YOUR ASSIGNMENT:
The answer is a stretch of the material below, returned exactly: the line containing "left knee: (111, 244)", the line containing "left ear: (150, 153)", and all lines between.

EXTRACTED ENTRIES:

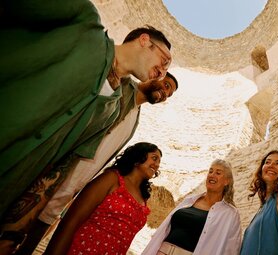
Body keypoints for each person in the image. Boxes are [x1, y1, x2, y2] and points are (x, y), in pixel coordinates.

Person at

--

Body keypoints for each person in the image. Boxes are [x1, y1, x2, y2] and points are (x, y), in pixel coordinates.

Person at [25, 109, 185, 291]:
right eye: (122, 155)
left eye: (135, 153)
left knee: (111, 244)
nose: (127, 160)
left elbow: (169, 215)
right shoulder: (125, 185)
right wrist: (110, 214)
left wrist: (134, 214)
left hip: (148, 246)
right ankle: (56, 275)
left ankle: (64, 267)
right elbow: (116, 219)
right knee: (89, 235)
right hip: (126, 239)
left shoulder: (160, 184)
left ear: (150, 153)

SOLUTION:
left knee: (111, 244)
nose: (127, 160)
left elbow: (169, 215)
right shoulder: (125, 185)
right wrist: (110, 214)
left wrist: (134, 214)
left hip: (148, 246)
right ankle: (56, 275)
left ankle: (64, 267)
right elbow: (116, 219)
right knee: (89, 235)
right hip: (126, 239)
left shoulder: (160, 184)
left ear: (150, 153)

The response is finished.